==== Passage provided ====
Orbital characteristics
- Epoch 4 September 2017 (JD 2458000.5)
- Uncertainty parameter 0
- Observation arc: 77.07 yr (28,149 days)
- Aphelion: 4.8450 AU
- Perihelion: 3.0853 AU
- Semi-major axis: 3.9651 AU
- Eccentricity: 0.2219
- Orbital period (sidereal): 7.90 yr (2,884 days)
- Mean anomaly: 186.17°
- Mean motion: 0° 7^{m} 29.28^{s} / day
- Inclination: 12.495°
- Longitude of ascending node: 59.315°
- Argument of perihelion: 268.16°

Physical characteristics
- Mean diameter: 83.443±1.723 km 89.24±33.98 km 91.60±1.54 km 96.86±3.2 km 97.01 km (derived)
- Synodic rotation period: 14 h (dated) 20.987±0.005 h 20.9959±0.0005 h 21.2 h 21.34 h
- Geometric albedo: 0.0296±0.002 0.034±0.001 0.0385 (derived) 0.040±0.012 0.04±0.05
- Spectral type: Tholen = X · P B–V = 0.729 U–B = 0.254
- Absolute magnitude (H): 9.22 · 9.29±0.27 · 9.51

= 1902 Shaposhnikov =

Dark Hilda asteroid

1902 Shaposhnikov (prov. designation: ) is a dark Hilda asteroid from the outermost region of the asteroid belt, approximately 92 kilometers in diameter. It was discovered on 18 April 1972, by Russian astronomer Tamara Smirnova at the Crimean Astrophysical Observatory in Nauchnyj, on the Crimean peninsula. The asteroid was named after Soviet astronomer and WWII casualty Vladimir Shaposhnikov. It was one of the last larger asteroids discovered in the main belt.

== Orbit and characteristics ==

Shaposhnikov belongs to the dynamic Hilda group. Members of this group stay in a 3:2 orbital resonance with the gas giant Jupiter and are located in the outermost part of the asteroid belt. Shaposhnikov is, however, not a member of the collisional Hilda family (001) but a non-family asteroid of the background population when applying the Hierarchical clustering method to its proper orbital elements. It orbits the Sun at a distance of 3.1–4.8 AU once every 7 years and 11 months (2,884 days; semi-major axis of 3.97 AU). Its orbit has an eccentricity of 0.22 and an inclination of 12° with respect to the ecliptic. The body's observation arc begins with its first observation as at Turku Observatory in April 1940, or 32 years prior to its official discovery observation at Nauchnyj.

== Naming ==

This minor planet was named in honour of Vladimir Grigorevich Shaposhnikov (1905–1942), who worked at the Simeiz Observatory and was an expert in astrometry, before he was killed on the Eastern Front during the Second World War. The official was published by the Minor Planet Center on 20 February 1976 (M.P.C. 3936).
==== Recorded data ====
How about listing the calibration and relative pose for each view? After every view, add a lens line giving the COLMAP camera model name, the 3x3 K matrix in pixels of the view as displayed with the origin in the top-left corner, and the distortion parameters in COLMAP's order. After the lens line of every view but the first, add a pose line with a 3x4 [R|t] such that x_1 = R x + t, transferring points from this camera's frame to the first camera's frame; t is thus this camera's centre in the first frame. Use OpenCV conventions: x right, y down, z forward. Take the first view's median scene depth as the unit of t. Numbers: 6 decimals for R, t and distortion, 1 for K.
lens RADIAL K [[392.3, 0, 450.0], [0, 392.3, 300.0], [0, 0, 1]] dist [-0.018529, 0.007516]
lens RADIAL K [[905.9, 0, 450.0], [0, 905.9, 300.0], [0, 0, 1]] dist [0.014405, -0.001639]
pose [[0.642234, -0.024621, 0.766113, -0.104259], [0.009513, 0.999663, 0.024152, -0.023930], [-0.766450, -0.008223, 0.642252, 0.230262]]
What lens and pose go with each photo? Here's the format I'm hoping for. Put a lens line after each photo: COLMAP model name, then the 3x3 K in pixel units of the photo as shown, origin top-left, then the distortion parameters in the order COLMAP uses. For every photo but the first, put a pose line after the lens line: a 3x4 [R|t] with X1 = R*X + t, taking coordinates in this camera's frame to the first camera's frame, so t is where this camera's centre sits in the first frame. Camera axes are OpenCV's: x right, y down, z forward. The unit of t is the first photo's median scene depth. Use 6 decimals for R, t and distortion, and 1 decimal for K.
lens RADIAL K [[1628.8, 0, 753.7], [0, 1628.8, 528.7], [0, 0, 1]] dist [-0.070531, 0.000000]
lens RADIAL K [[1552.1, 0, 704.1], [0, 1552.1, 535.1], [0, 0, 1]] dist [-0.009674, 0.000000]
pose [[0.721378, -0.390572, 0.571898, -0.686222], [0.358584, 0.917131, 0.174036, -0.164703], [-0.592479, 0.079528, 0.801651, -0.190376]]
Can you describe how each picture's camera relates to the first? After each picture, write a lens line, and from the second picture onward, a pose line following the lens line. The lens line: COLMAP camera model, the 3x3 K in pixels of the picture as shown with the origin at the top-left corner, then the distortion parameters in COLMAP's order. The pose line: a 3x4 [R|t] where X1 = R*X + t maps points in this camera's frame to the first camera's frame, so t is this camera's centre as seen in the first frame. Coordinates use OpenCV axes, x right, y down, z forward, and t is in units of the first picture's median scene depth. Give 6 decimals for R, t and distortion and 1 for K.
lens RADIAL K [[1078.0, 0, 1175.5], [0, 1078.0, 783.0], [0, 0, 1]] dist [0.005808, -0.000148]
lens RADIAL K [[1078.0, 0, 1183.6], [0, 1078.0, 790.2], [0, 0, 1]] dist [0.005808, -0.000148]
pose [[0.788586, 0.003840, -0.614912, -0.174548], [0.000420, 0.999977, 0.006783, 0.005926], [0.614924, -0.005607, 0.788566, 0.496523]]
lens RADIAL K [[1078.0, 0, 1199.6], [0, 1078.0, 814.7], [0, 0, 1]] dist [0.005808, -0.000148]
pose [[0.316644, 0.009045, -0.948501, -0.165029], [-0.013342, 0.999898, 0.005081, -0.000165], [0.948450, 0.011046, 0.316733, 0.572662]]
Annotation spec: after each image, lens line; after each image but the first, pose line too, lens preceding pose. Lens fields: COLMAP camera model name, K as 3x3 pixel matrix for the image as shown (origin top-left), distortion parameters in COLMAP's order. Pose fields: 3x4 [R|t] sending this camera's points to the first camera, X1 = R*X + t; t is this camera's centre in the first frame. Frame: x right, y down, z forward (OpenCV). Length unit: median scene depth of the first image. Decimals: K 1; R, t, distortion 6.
====
Please resume the passage on the asteroid 1902 Shaposhnikov, carrying on from its final sentence.

== Physical characteristics ==

In the Tholen classification, Shaposhnikov is an X-type asteroid, which encompasses the E, M and P-types. Since its albedo is known to be very low, its spectral type has been refined to a primitive P-type asteroid. In addition, it has been characterized as a D-type asteroid in the Bus–DeMeo taxonomy.

=== Rotation period and poles ===

Several rotational lightcurves of Shaposhnikov have been obtained from photometric observations since 1989. Lightcurve analysis gave a consolidated rotation period of 21.2 hours with a brightness amplitude between 0.29 and 0.42 magnitude (U=2/2+/3). Most asteroid have periods below 20 hours.

A 2016-published study also modeled Shaposhnikov's lightcurve using photometric data from various sources. It gave a sidereal period of 20.9959 hours, as well as a spin axis in ecliptic coordinates (λ, β) of (326.0°, 37.0°) and (144.0°, 79.0°).

=== Diameter and albedo ===

According to the surveys carried out by the Infrared Astronomical Satellite IRAS, the Japanese Akari satellite and the NEOWISE mission of NASA's Wide-field Infrared Survey Explorer, Shaposhnikov measures between 83.443 and 96.86 kilometers in diameter and its surface has a low albedo between 0.0296 and 0.04.

The Collaborative Asteroid Lightcurve Link derives an albedo of 0.0385 and a diameter of 97.01 kilometers based on an absolute magnitude of 9.22.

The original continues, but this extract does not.